Indeed, those gaps are large. The district estimates it will spend $10,685 per student this school year at Nuestro Mundo, $13,011 per student at Wright and $13,374 at Badger Rock. Any outside funding, such as from fundraising, is above and beyond those numbers, the district said.

Kelly Ruppel, district chief of staff and a member of the charter review committee, said the three schools were chartered under a different policy, at a time when the district did not require balanced budgets or specify a per-pupil amount. Financial sustainability is now required of charter applicants, she said.

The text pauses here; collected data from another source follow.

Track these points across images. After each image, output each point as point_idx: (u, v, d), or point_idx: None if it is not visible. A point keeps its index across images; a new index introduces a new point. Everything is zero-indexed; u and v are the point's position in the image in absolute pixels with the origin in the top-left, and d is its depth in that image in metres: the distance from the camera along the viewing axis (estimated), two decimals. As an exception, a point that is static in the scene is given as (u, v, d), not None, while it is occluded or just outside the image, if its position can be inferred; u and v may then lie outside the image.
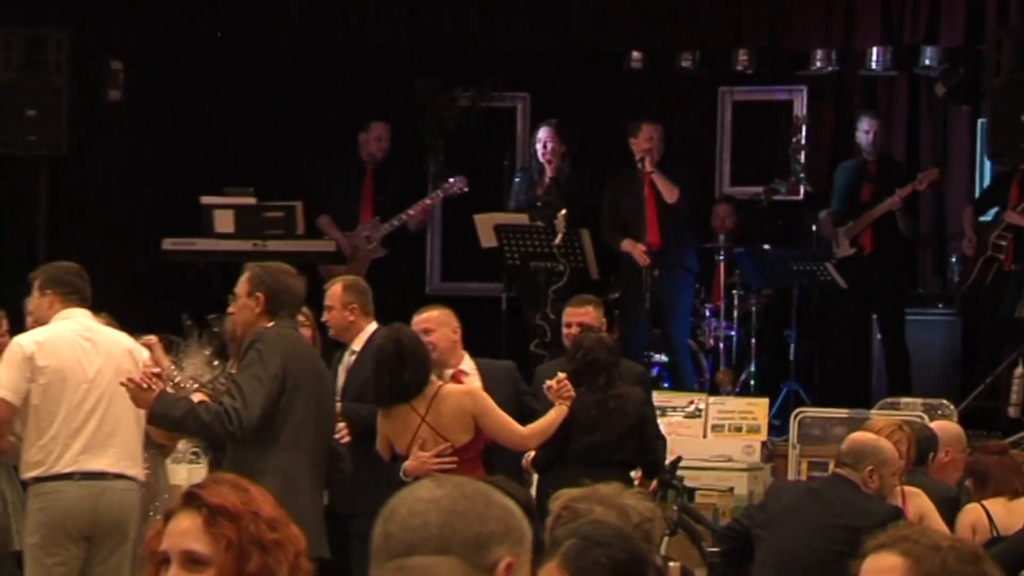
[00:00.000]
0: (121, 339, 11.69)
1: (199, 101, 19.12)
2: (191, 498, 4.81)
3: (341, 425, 11.79)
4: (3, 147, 17.20)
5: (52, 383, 11.21)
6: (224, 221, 17.65)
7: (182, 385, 11.98)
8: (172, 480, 12.89)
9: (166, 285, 17.10)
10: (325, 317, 12.72)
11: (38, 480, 11.32)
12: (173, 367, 12.29)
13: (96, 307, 12.07)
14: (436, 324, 12.37)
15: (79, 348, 11.39)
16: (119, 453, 11.11)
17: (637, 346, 17.20)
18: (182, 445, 13.44)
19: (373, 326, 12.65)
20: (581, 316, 13.26)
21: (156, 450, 12.15)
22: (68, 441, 11.16)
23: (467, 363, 12.67)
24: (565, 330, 13.30)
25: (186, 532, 4.75)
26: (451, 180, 18.57)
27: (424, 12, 19.13)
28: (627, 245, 17.47)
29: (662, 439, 12.91)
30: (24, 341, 11.48)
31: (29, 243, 16.38)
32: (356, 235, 18.46)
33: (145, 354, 11.71)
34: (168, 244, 17.45)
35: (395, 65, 20.02)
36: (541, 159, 18.09)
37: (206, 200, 17.79)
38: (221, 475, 5.20)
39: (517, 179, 18.91)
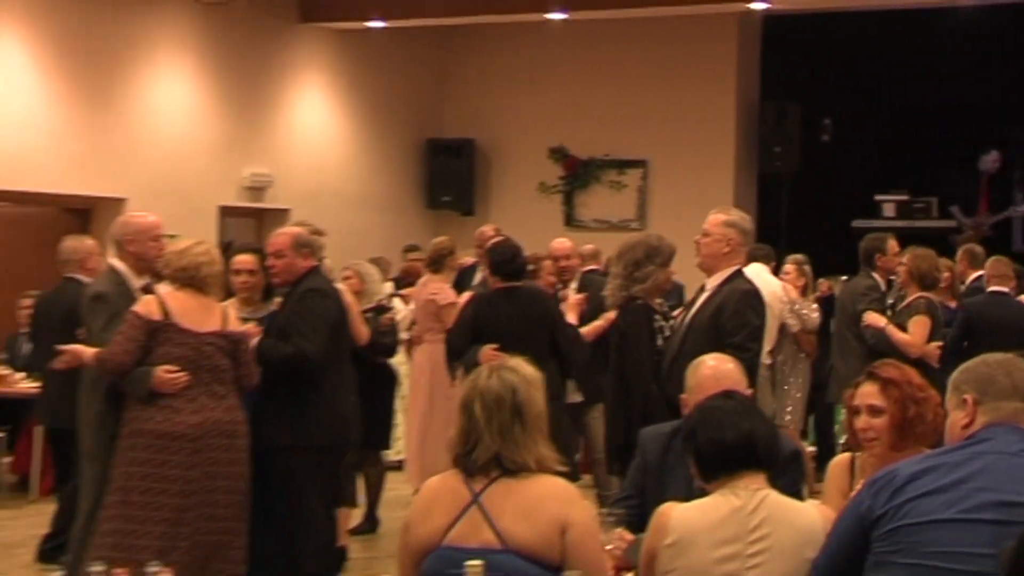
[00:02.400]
0: (771, 282, 10.58)
1: (874, 136, 18.98)
2: (871, 375, 4.92)
3: None
4: (762, 168, 17.29)
5: None
6: (889, 209, 17.63)
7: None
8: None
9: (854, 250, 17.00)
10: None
11: None
12: None
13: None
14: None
15: None
16: None
17: None
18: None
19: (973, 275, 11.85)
20: None
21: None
22: None
23: None
24: None
25: (869, 393, 4.86)
26: None
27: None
28: None
29: None
30: None
31: (776, 228, 16.21)
32: (976, 219, 18.08)
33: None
34: (856, 223, 17.07)
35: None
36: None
37: (878, 197, 17.75)
38: (889, 360, 5.26)
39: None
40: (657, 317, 8.03)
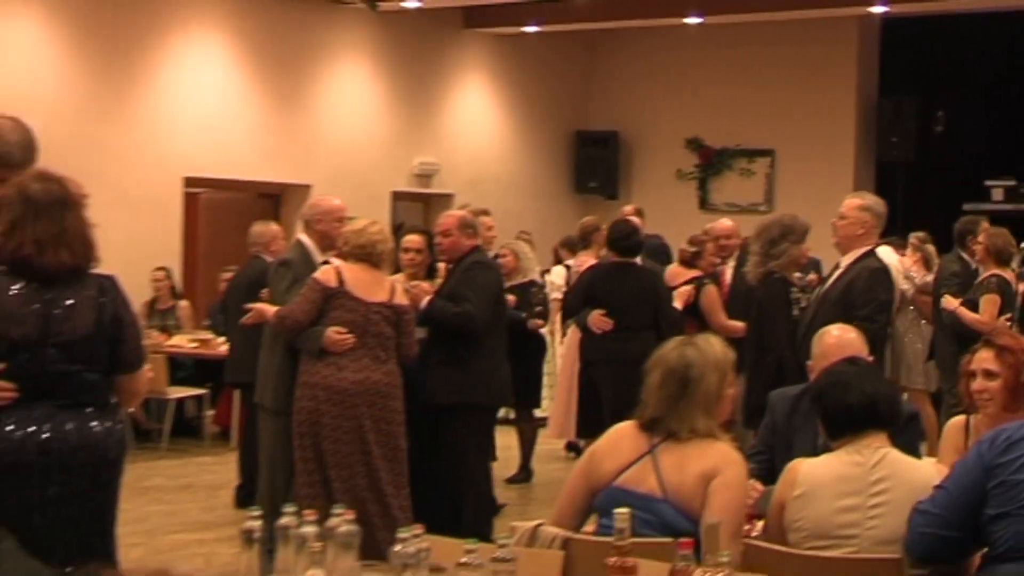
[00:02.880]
0: (892, 256, 10.26)
1: (984, 126, 18.51)
2: (987, 342, 4.92)
3: None
4: (879, 157, 16.87)
5: None
6: (998, 194, 16.98)
7: None
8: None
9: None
10: None
11: None
12: None
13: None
14: None
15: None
16: None
17: None
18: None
19: None
20: None
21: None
22: None
23: None
24: None
25: (985, 359, 4.85)
26: None
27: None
28: None
29: None
30: None
31: (892, 212, 15.81)
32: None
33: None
34: (966, 207, 15.92)
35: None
36: None
37: (988, 182, 17.16)
38: (1005, 330, 5.28)
39: None
40: (794, 290, 8.01)
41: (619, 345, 8.99)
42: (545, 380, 11.11)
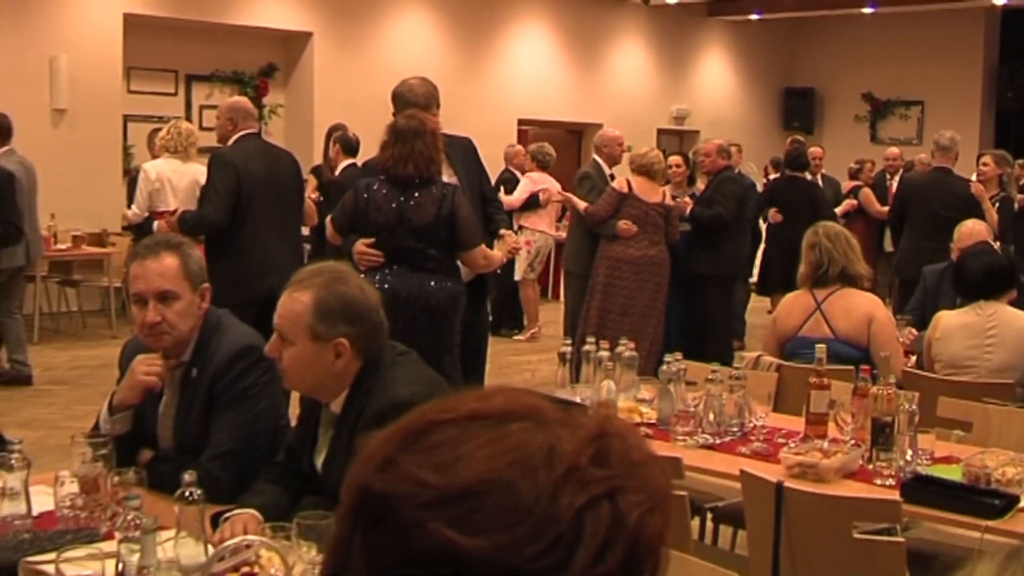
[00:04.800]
0: None
1: None
2: None
3: None
4: (998, 107, 15.44)
5: None
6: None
7: None
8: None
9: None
10: None
11: None
12: None
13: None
14: None
15: None
16: None
17: None
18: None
19: None
20: None
21: None
22: None
23: None
24: None
25: None
26: None
27: None
28: None
29: None
30: None
31: (1008, 147, 14.46)
32: None
33: None
34: None
35: None
36: None
37: None
38: None
39: None
40: None
41: (785, 232, 8.76)
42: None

IMA supporters also note the district stands to lose students and funding if it rejects the proposal and IMA were to pursue becoming an independent charter school unaffiliated with the district.

Staffing questions

Board member Anna Moffit repeated her concerns this week that the proposed school may be underestimating the number of staff members it would need to serve special education students and English Language Learners. The charter review committee flagged the same issue.

“The staffing just doesn’t match the number of students they are enrolling if they are truly going to serve the students they’re proposing,” Moffit said.

Board member TJ Mertz said the levels for support staff proposed by IMA are “frighteningly below” the levels of public Montessori schools elsewhere in the country.

IMA representatives say the Montessori methodology allows them to employ fewer staff members than a traditional public school while still meeting students’ needs and following all laws.

Board member Mary Burke said the different staffing model is one reason she’s interested in the proposal.

“While (IMA) doesn’t look like our other schools in terms of staffing, I think that’s something that could be beneficial, while trusting them that they are educators and that they are going to meet students’ needs,” Burke said.